INSTRUCTIONS TO FOLLOW: Select each line of the listing that contains the word "ottenere", matching case exactly, and copy those lines.
(MATERIAL FOR THIS TASK begins)
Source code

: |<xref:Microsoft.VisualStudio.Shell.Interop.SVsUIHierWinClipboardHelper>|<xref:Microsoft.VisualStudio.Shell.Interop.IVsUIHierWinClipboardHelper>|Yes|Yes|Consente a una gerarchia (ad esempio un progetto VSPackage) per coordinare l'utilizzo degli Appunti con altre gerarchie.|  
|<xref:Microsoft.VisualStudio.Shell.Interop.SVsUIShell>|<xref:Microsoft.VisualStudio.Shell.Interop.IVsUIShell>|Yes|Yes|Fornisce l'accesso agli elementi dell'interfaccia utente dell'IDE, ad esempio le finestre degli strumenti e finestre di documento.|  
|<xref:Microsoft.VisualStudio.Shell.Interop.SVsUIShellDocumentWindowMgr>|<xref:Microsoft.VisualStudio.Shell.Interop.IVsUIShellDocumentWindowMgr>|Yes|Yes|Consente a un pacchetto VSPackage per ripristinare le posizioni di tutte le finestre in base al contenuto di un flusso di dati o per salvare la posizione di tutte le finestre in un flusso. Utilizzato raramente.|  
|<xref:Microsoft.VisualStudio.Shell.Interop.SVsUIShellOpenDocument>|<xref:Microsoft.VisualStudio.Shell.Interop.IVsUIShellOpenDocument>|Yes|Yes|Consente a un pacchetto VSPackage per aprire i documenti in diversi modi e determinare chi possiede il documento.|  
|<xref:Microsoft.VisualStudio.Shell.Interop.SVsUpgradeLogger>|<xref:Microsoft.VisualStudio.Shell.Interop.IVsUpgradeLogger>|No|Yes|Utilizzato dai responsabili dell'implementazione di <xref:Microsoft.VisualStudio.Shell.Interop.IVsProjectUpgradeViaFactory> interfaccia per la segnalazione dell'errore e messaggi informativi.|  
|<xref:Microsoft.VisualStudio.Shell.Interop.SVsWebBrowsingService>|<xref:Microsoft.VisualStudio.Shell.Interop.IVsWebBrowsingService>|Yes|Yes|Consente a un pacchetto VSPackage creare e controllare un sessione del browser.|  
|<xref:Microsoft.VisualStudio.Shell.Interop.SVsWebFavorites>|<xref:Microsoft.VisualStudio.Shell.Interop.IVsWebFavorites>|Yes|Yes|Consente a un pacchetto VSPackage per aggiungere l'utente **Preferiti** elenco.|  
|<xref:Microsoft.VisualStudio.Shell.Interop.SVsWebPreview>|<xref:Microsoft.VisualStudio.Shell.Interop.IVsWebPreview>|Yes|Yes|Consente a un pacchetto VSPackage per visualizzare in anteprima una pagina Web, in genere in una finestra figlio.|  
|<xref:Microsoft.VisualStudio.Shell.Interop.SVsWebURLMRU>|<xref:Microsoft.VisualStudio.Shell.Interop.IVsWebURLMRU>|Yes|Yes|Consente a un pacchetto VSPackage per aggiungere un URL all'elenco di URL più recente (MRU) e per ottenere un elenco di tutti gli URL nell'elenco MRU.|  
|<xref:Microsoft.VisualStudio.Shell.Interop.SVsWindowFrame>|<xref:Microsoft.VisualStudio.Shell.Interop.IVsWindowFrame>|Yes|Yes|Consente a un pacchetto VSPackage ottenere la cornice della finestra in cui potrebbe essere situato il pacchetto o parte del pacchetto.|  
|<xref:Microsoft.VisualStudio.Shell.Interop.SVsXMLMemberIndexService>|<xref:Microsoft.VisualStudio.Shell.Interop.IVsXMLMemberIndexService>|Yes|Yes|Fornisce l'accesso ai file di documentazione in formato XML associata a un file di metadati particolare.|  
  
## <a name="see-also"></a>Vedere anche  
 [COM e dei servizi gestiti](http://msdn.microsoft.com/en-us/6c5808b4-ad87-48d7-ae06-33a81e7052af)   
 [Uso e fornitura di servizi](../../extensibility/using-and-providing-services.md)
(MATERIAL FOR THIS TASK ends)
OUTPUT OF THE EXERCISE:
|<xref:Microsoft.VisualStudio.Shell.Interop.SVsWebURLMRU>|<xref:Microsoft.VisualStudio.Shell.Interop.IVsWebURLMRU>|Yes|Yes|Consente a un pacchetto VSPackage per aggiungere un URL all'elenco di URL più recente (MRU) e per ottenere un elenco di tutti gli URL nell'elenco MRU.|  
|<xref:Microsoft.VisualStudio.Shell.Interop.SVsWindowFrame>|<xref:Microsoft.VisualStudio.Shell.Interop.IVsWindowFrame>|Yes|Yes|Consente a un pacchetto VSPackage ottenere la cornice della finestra in cui potrebbe essere situato il pacchetto o parte del pacchetto.|  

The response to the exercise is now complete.